◆ HOW TO COMPLETE THIS TASK ◆
Below are records; copy every line in them that holds the word "through".

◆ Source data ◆
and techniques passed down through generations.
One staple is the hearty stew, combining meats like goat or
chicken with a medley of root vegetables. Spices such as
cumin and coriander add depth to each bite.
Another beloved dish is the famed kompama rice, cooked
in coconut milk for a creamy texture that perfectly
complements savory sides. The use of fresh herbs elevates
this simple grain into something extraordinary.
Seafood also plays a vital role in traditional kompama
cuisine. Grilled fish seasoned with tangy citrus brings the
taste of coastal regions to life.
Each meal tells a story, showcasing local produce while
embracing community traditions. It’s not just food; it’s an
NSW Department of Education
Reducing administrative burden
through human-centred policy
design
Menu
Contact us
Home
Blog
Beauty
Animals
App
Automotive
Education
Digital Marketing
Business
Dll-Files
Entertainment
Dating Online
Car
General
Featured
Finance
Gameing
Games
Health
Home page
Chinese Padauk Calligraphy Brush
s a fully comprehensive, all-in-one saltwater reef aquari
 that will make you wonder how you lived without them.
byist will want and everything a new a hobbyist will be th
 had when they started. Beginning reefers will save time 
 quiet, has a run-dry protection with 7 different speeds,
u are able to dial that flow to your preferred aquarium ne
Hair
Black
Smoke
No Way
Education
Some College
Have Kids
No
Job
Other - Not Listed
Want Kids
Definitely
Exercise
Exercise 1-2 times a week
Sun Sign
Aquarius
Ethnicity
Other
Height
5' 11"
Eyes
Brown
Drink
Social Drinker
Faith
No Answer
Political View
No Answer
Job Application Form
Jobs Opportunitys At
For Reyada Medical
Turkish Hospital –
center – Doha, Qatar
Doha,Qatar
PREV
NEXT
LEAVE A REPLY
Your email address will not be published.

◆ RESULT FOR THIS TASK ◆
and techniques passed down through generations.
through human-centred policy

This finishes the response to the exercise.